Material shown
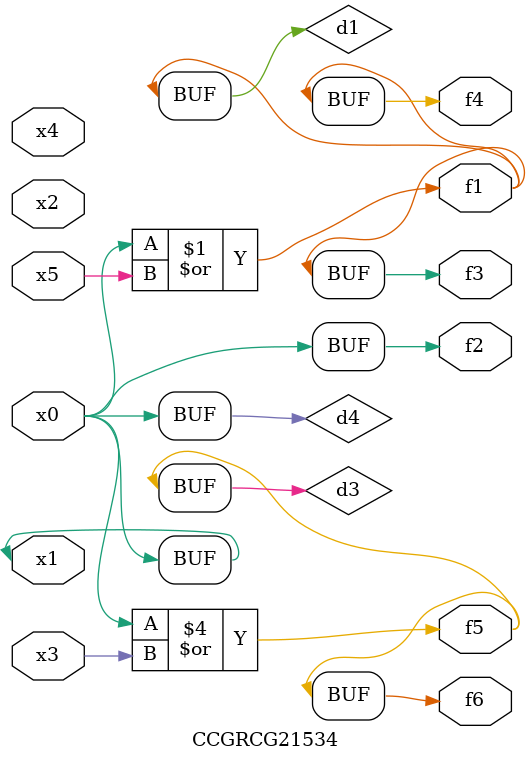
<source format=v>
module CCGRCG21534(
	input x0, x1, x2, x3, x4, x5,
	output f1, f2, f3, f4, f5, f6
);

	wire d1, d2, d3, d4;

	or (d1, x0, x5);
	xnor (d2, x1, x4);
	or (d3, x0, x3);
	buf (d4, x0, x1);
	assign f1 = d1;
	assign f2 = d4;
	assign f3 = d1;
	assign f4 = d1;
	assign f5 = d3;
	assign f6 = d3;
endmodule

</source>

Aim of the exercise
Respond with a single number: the count of lines in the entries above that contain the string "assign".

Response to the exercise
6